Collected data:
□ □ □ □

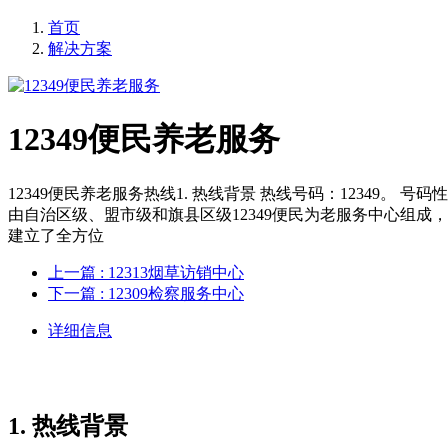
首页
解决方案
12349便民养老服务
12349便民养老服务热线1. 热线背景 热线号码：12349
由自治区级、盟市级和旗县区级12349便民为老服务中心组成
建立了全方位
上一篇
: 12313烟草访销中心
下一篇
: 12309检察服务中心
详细信息
1. 热线背景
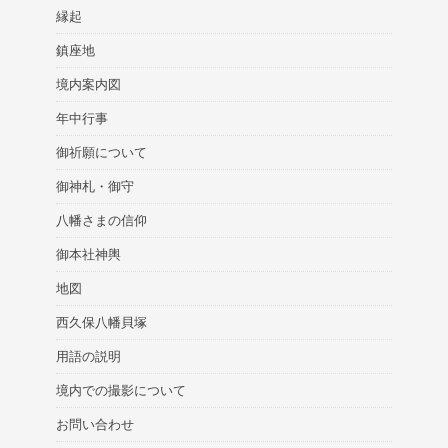
縁起
鎮座地
境内案内図
年中行事
御祈願について
御神札・御守
八幡さまの信仰
御本社神輿
地図
西久保八幡貝塚
用語の説明
境内での撮影について
お問い合わせ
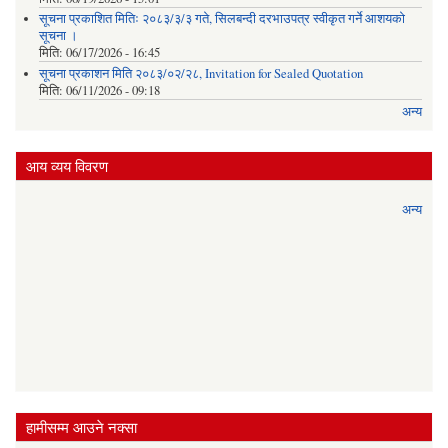
सूचना प्रकाशित मितिः २०८३/३/३ गते, सिलबन्दी दरभाउपत्र स्वीकृत गर्ने आशयको
सूचना ।
मिति:
06/17/2026 - 16:45
सूचना प्रकाशन मिति २०८३/०२/२८, Invitation for Sealed Quotation
मिति:
06/11/2026 - 09:18
अन्य
आय व्यय विवरण
अन्य
हामीसम्म आउने नक्सा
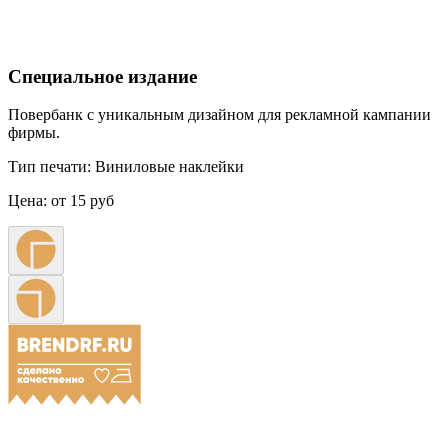
Специальное издание
Повербанк с уникальным дизайном для рекламной кампании
фирмы.
Тип печати:
Виниловые наклейки
Цена:
от 15 руб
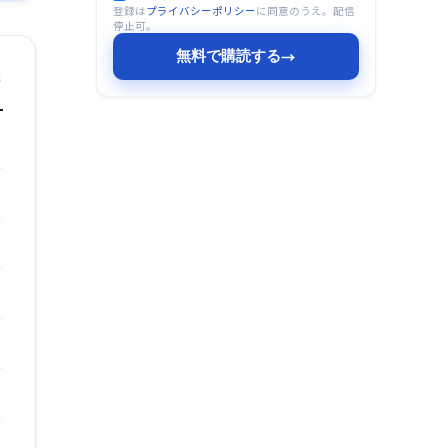
登録は
プライバシーポリシー
に同意のうえ。配信
停止可。
無料で購読する
→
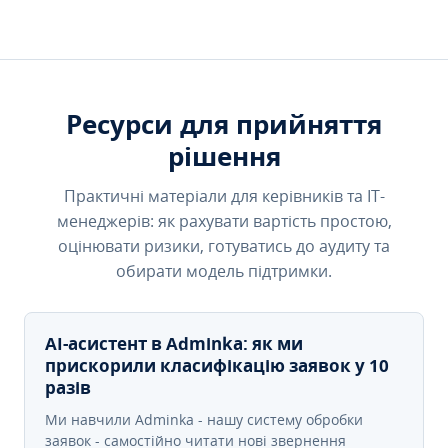
Ресурси для прийняття
рішення
Практичні матеріали для керівників та IT-
менеджерів: як рахувати вартість простою,
оцінювати ризики, готуватись до аудиту та
обирати модель підтримки.
AI-асистент в Adminka: як ми
прискорили класифікацію заявок у 10
разів
Ми навчили Adminka - нашу систему обробки
заявок - самостійно читати нові звернення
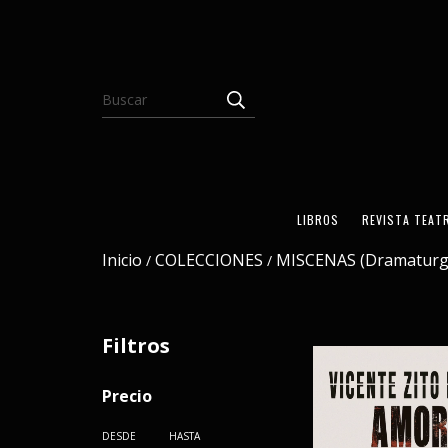
LIBROS
REVISTA TEAT
Inicio
COLECCIONES
MISCENAS (Dramaturg
/
/
Filtros
Precio
DESDE
HASTA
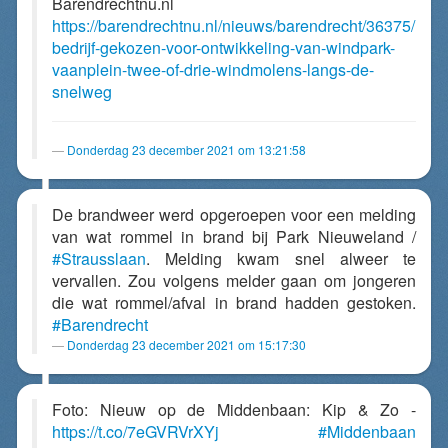
Barendrechtnu.nl
https://barendrechtnu.nl/nieuws/barendrecht/36375/
bedrijf-gekozen-voor-ontwikkeling-van-windpark-
vaanplein-twee-of-drie-windmolens-langs-de-
snelweg
Donderdag 23 december 2021 om 13:21:58
De brandweer werd opgeroepen voor een melding
van wat rommel in brand bij Park Nieuweland /
#Strausslaan
. Melding kwam snel alweer te
vervallen. Zou volgens melder gaan om jongeren
die wat rommel/afval in brand hadden gestoken.
#Barendrecht
Donderdag 23 december 2021 om 15:17:30
Foto: Nieuw op de Middenbaan: Kip & Zo -
https://t.co/7eGVRVrXYj
#Middenbaan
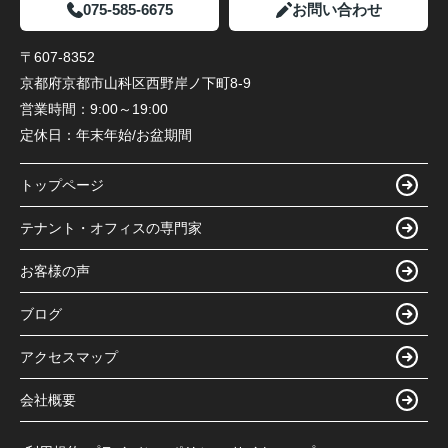
075-585-6675
お問い合わせ
〒607-8352
京都府京都市山科区西野岸ノ下町8-9
営業時間：
9:00～19:00
定休日：
年末年始/お盆期間
トップページ
テナント・オフィスの専門家
お客様の声
ブログ
アクセスマップ
会社概要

□ □ □ □

Reproduce, word for word and in full, only the lines above that start at the line with "https://barendrechtnu.nl/nieuws/barendrecht/36375/" and run through the line with "vervallen. Zou volgens", both ends included.

https://barendrechtnu.nl/nieuws/barendrecht/36375/
bedrijf-gekozen-voor-ontwikkeling-van-windpark-
vaanplein-twee-of-drie-windmolens-langs-de-
snelweg
Donderdag 23 december 2021 om 13:21:58
De brandweer werd opgeroepen voor een melding
van wat rommel in brand bij Park Nieuweland /
#Strausslaan
. Melding kwam snel alweer te
vervallen. Zou volgens melder gaan om jongeren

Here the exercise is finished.